== WHAT THE TASK REQUIRES ==
Copy the data that follows exactly as it is, excluding all pictures.

== MATERIAL SHOWN ==
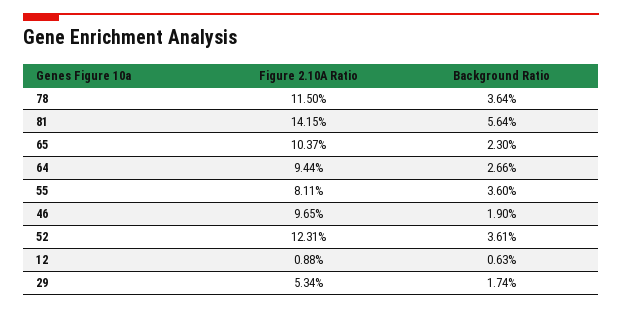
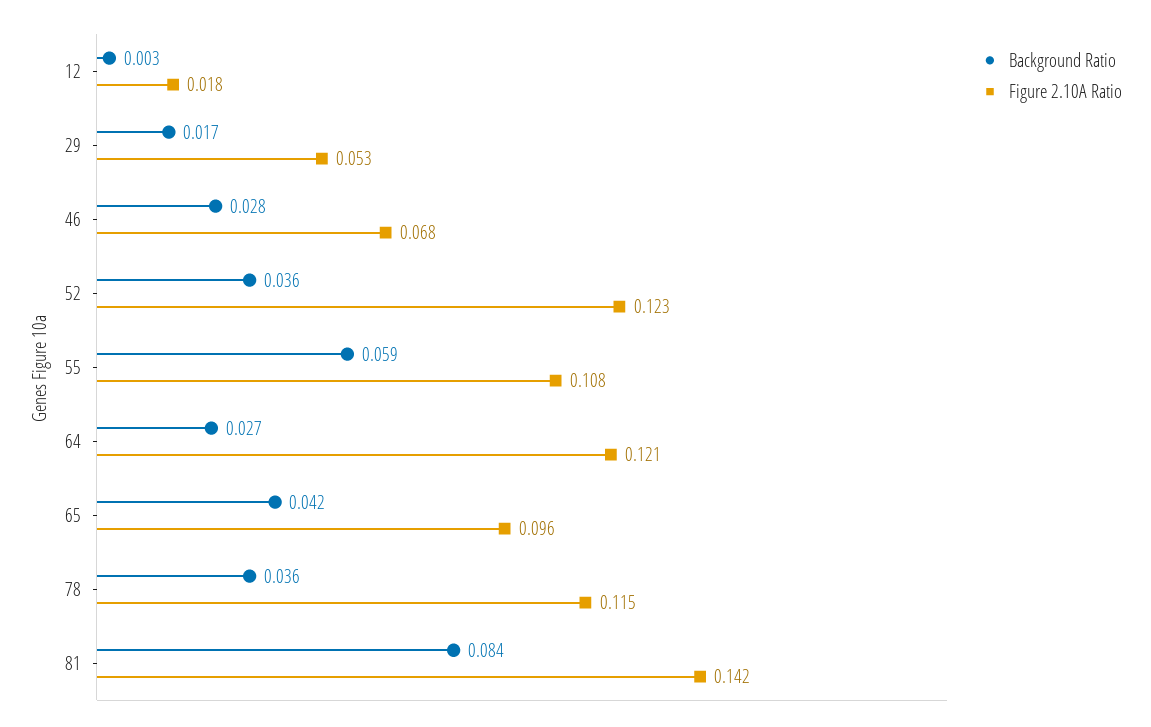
Background Ratio, 81: 0.0564 -> 0.084
Figure 2.10A Ratio, 65: 0.1037 -> 0.096
Background Ratio, 65: 0.023 -> 0.042
Figure 2.10A Ratio, 64: 0.0944 -> 0.121
Figure 2.10A Ratio, 55: 0.0811 -> 0.108
Background Ratio, 55: 0.036 -> 0.059
Figure 2.10A Ratio, 46: 0.0965 -> 0.068
Background Ratio, 46: 0.019 -> 0.028
Figure 2.10A Ratio, 12: 0.0088 -> 0.018
Background Ratio, 12: 0.0063 -> 0.003

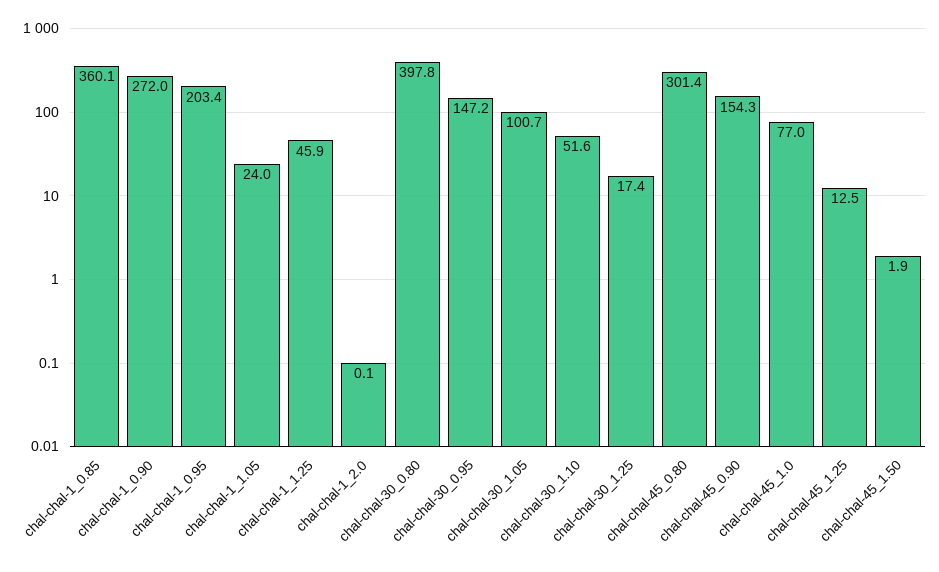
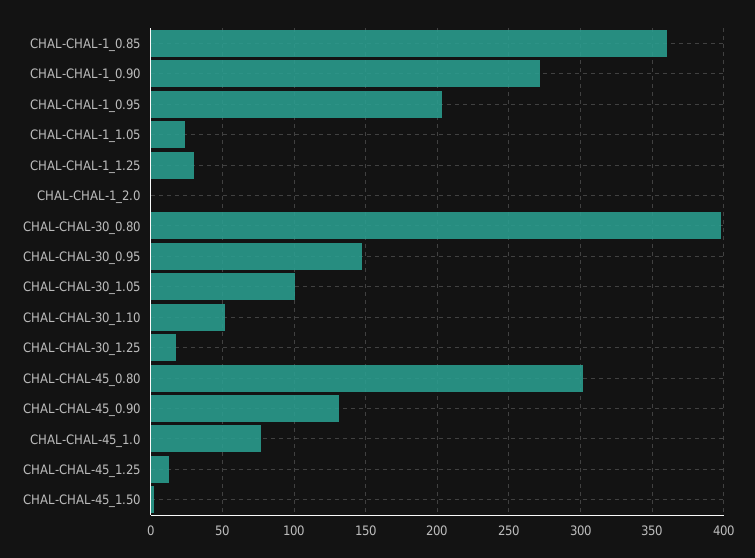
chal-chal-1_1.25: 45.9 -> 30
chal-chal-45_0.90: 154.3 -> 130

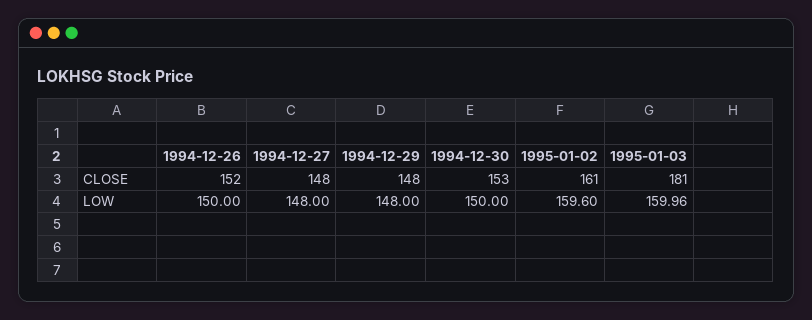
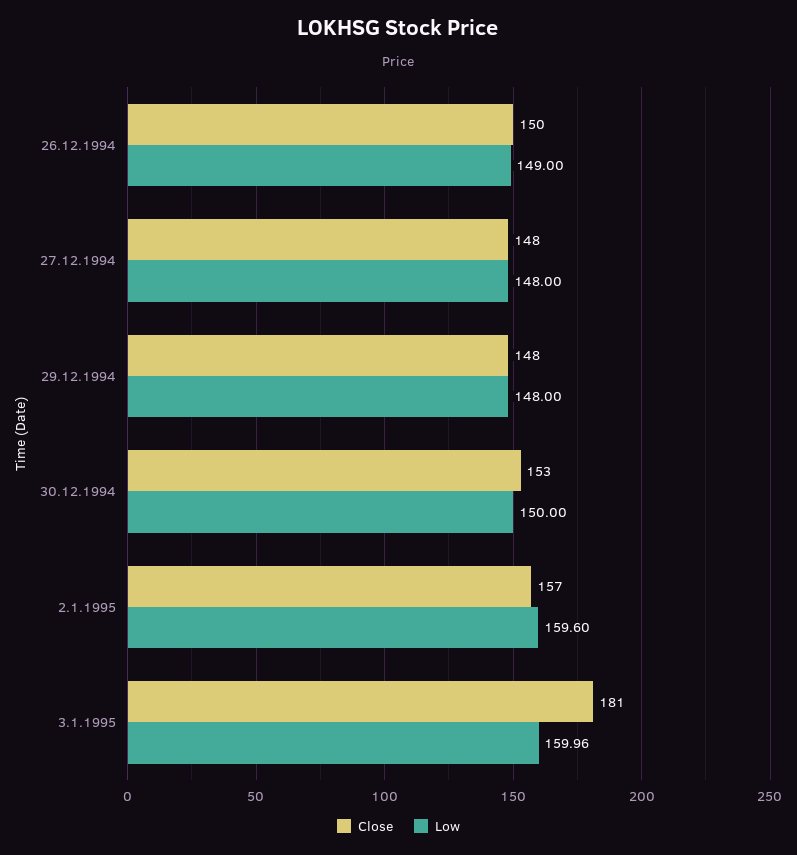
CLOSE, 1994-12-26: 152 -> 150
CLOSE, 1995-01-02: 161 -> 157
LOW, 1994-12-26: 150 -> 149

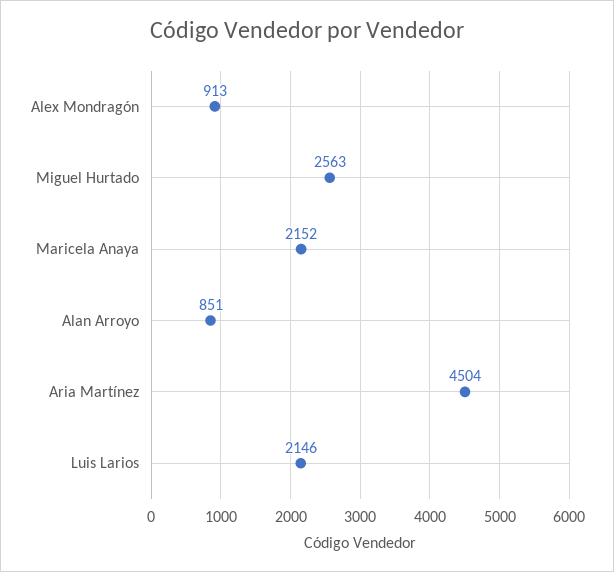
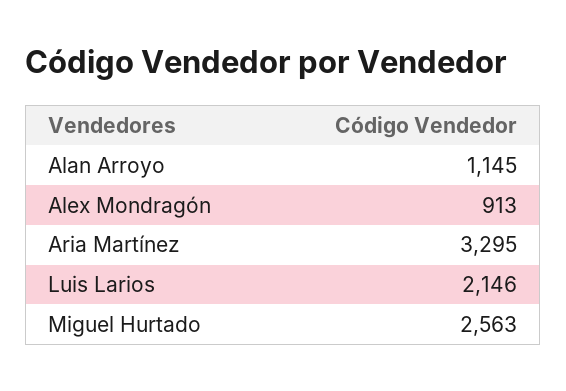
Maricela Anaya: 2152 -> none
Alan Arroyo: 851 -> 1145
Aria Martínez: 4504 -> 3295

== RESPONSE AREA ==
Background Ratio, 81: 0.0564 -> 0.084
Figure 2.10A Ratio, 65: 0.1037 -> 0.096
Background Ratio, 65: 0.023 -> 0.042
Figure 2.10A Ratio, 64: 0.0944 -> 0.121
Figure 2.10A Ratio, 55: 0.0811 -> 0.108
Background Ratio, 55: 0.036 -> 0.059
Figure 2.10A Ratio, 46: 0.0965 -> 0.068
Background Ratio, 46: 0.019 -> 0.028
Figure 2.10A Ratio, 12: 0.0088 -> 0.018
Background Ratio, 12: 0.0063 -> 0.003

chal-chal-1_1.25: 45.9 -> 30
chal-chal-45_0.90: 154.3 -> 130

CLOSE, 1994-12-26: 152 -> 150
CLOSE, 1995-01-02: 161 -> 157
LOW, 1994-12-26: 150 -> 149

Maricela Anaya: 2152 -> none
Alan Arroyo: 851 -> 1145
Aria Martínez: 4504 -> 3295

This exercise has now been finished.